7.3. Personal Insights & Critique

This is an excellent paper that addresses a practical and important problem with a well-designed and elegant solution.

  • Strengths:

    • Problem Novelty: The paper's greatest strength is identifying and tackling a crucial but neglected problem in the field. Shifting the focus from pure accuracy to reliability and calibration is a significant contribution.
    • Methodological Elegance: The dual-head design is intuitive and effective. Decoupling the overconfident clustering predictions from the calibrated confidence estimation is a clever way to break the vicious cycle of self-training on noisy, overconfident labels.
    • Strong Empirical Validation: The experimental results are comprehensive and convincing. The massive reduction in ECE alongside an increase in ACC provides undeniable evidence of the method's success. The ablation studies are thorough and clearly demonstrate the value of each proposed component.
    • Practical Relevance: The ability to produce calibrated confidence scores makes deep clustering models far more useful for real-world applications where understanding model uncertainty is critical. The improved failure rejection capability is a direct practical benefit.
  • Potential Issues and Areas for Improvement:

    • Computational Complexity: The method introduces an additional K-means step within each training iteration. As noted in the appendix, this can increase training time, especially when KK is large. Optimizing or replacing this step could be a direction for future work.

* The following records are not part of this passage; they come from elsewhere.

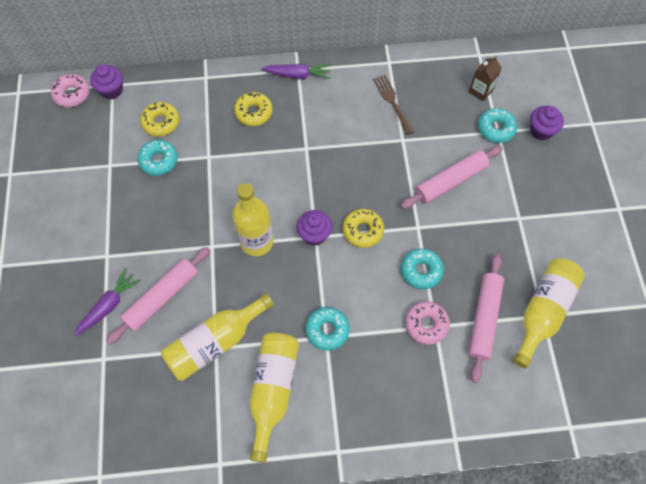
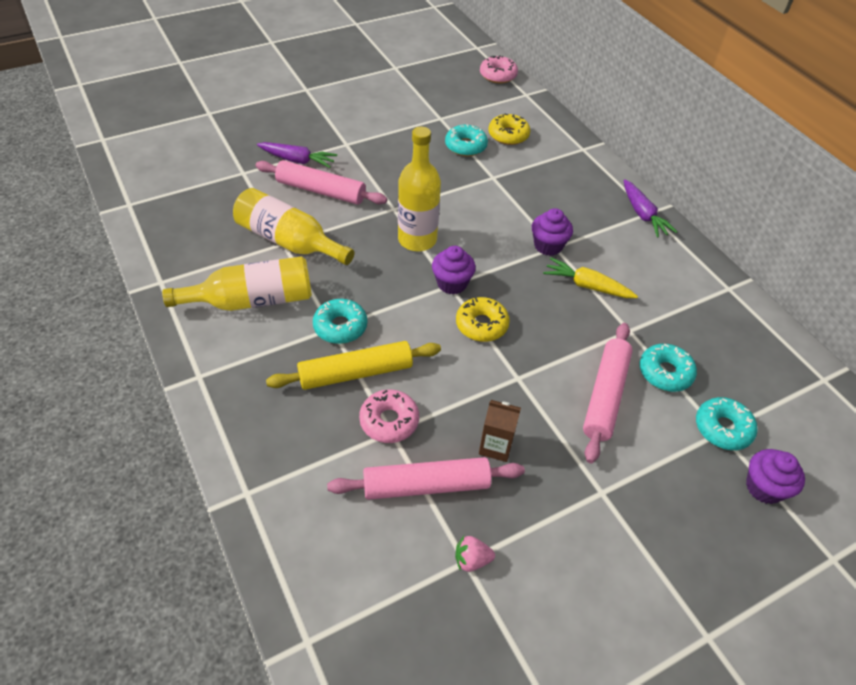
camera: 65 degrees right, 15 degrees down
purple cupcake [90,65,123,99] -> purple cupcake moved to [532,208,573,256]
yellow donut [234,92,273,126] -> none
brown fork [373,75,414,135] -> none
pink rolling pin [400,146,503,209] -> pink rolling pin turned 75 degrees clockwise [583,323,633,463]
turquoise donut [401,249,444,289] -> turquoise donut moved to [640,344,697,392]
brown carton [469,56,502,102] -> brown carton moved to [479,400,521,462]
yellow bottle [513,258,585,368] -> pink strawberry [455,536,495,572]
none -> yellow rolling pin [266,341,441,390]
none -> yellow carrot [543,258,638,298]

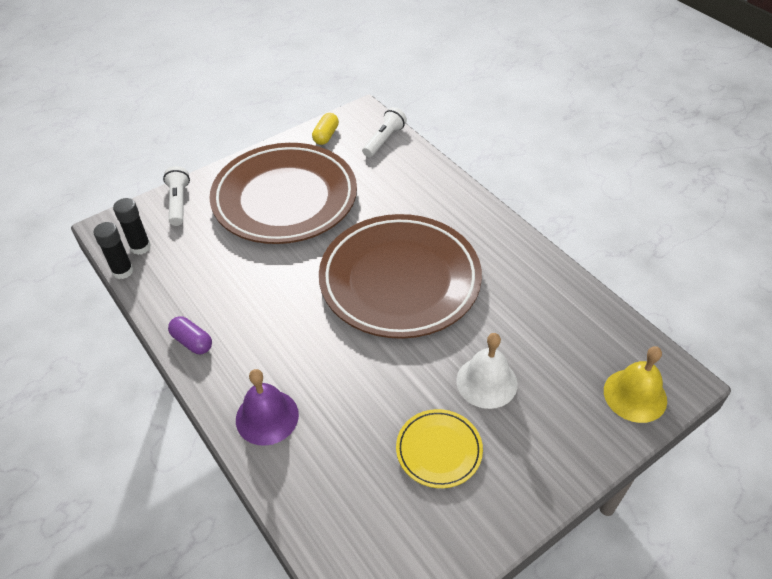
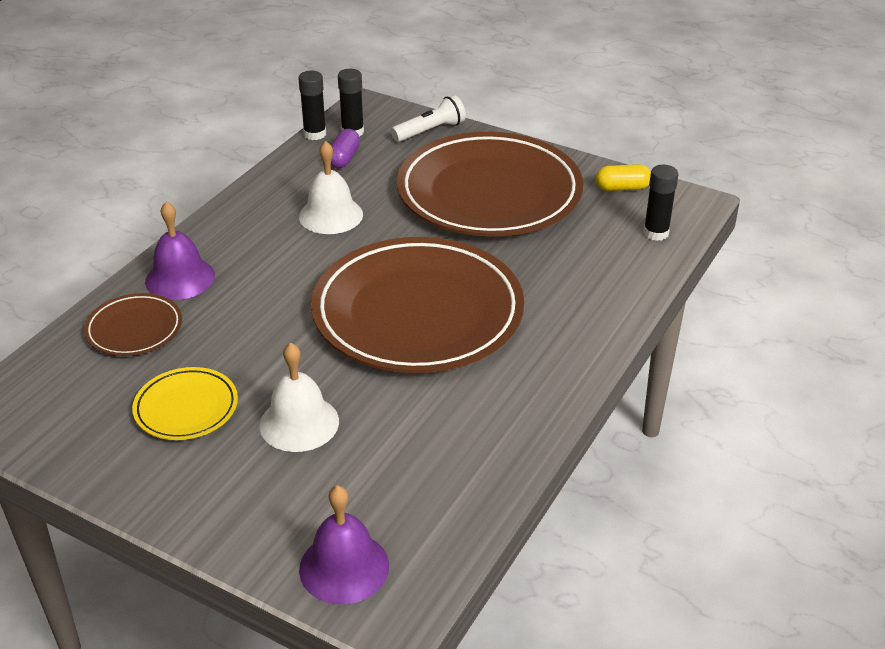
camera: 65 degrees right, 10 degrees down
purple capsule [168,316,212,354] -> purple capsule moved to [331,129,360,168]
white flashlight [362,107,407,157] -> black glue stick [643,165,679,241]
yellow bell [604,346,667,423] -> purple bell [299,485,389,604]
none -> brown plate [84,293,182,356]
none -> white bell [299,141,363,234]

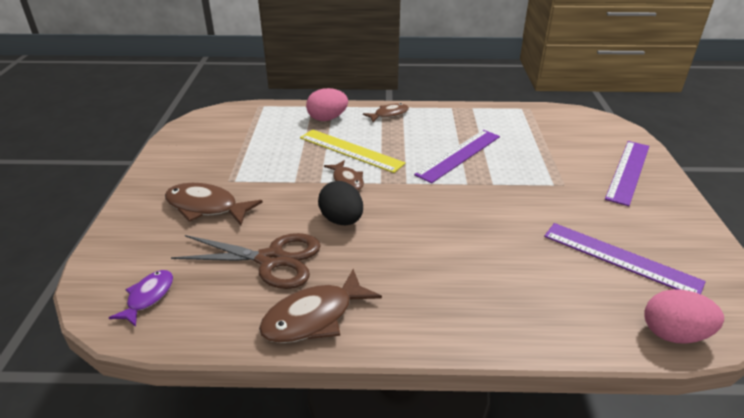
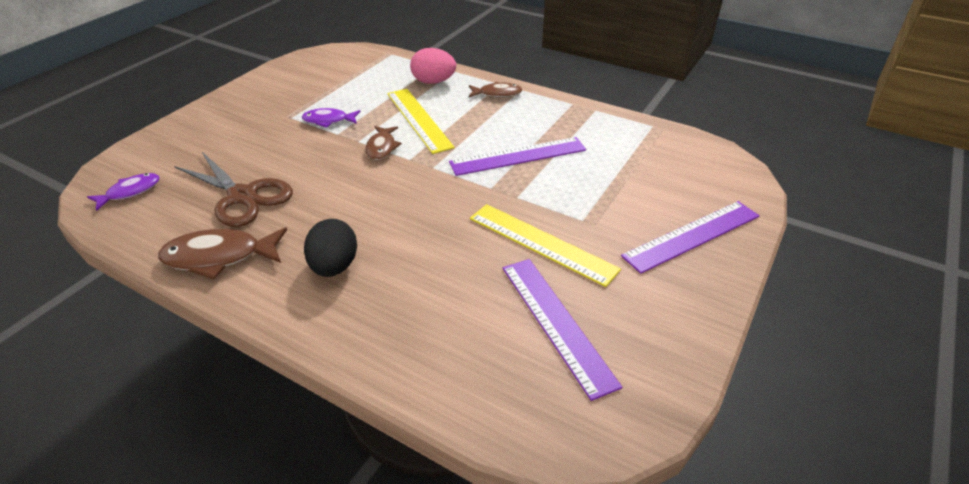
camera: 30 degrees right, 5 degrees up
brown fish [165,183,263,225] -> none
black egg [318,181,363,225] -> black egg moved to [304,219,357,277]
pink egg [644,289,724,344] -> none
none -> purple fish [302,108,361,128]
none -> yellow ruler [470,204,621,287]

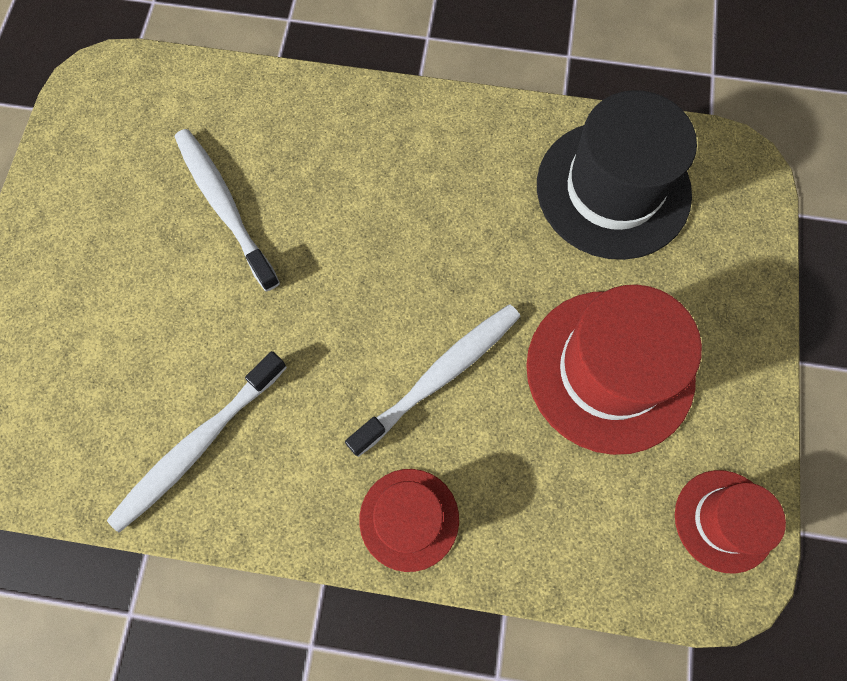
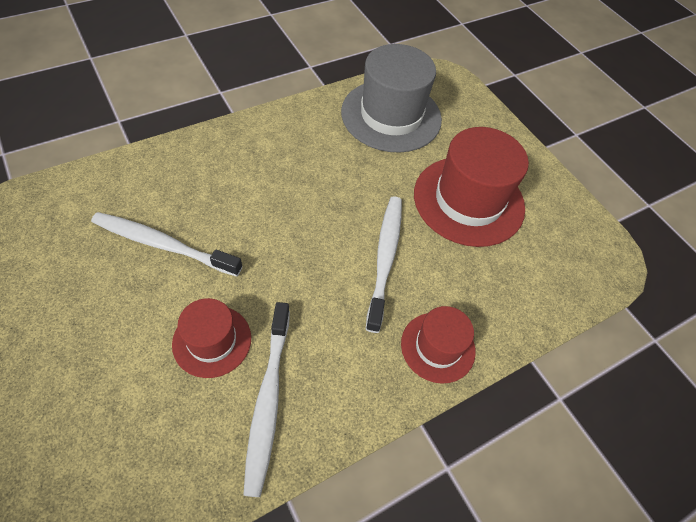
camera: 45 degrees left, 15 degrees down
black hat [537,90,697,260] -> grey hat [341,44,442,153]
red hat [675,470,786,573] -> red hat moved to [172,298,251,378]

    • Generalization of Calibration: The calibration method is tailored to the pseudo-labeling paradigm. It would be interesting to see if the core idea of region-aware penalization could be adapted for other types of deep clustering models (e.g., those based on contrastive learning without explicit pseudo-labels).

    • Richer Target Distributions: The target distribution for the calibration head is a simple average of predictions within a K-means cluster. More sophisticated methods for generating these soft targets, perhaps incorporating neighborhood information more smoothly (e.g., with kernel density estimation instead of hard K-means partitions), could potentially lead to further improvements.

      Overall, "Towards Calibrated Deep Clustering Network" is a high-impact paper that sets a new direction for research in unsupervised learning. It successfully bridges the gap between performance and reliability, paving the way for more trustworthy and applicable deep clustering models.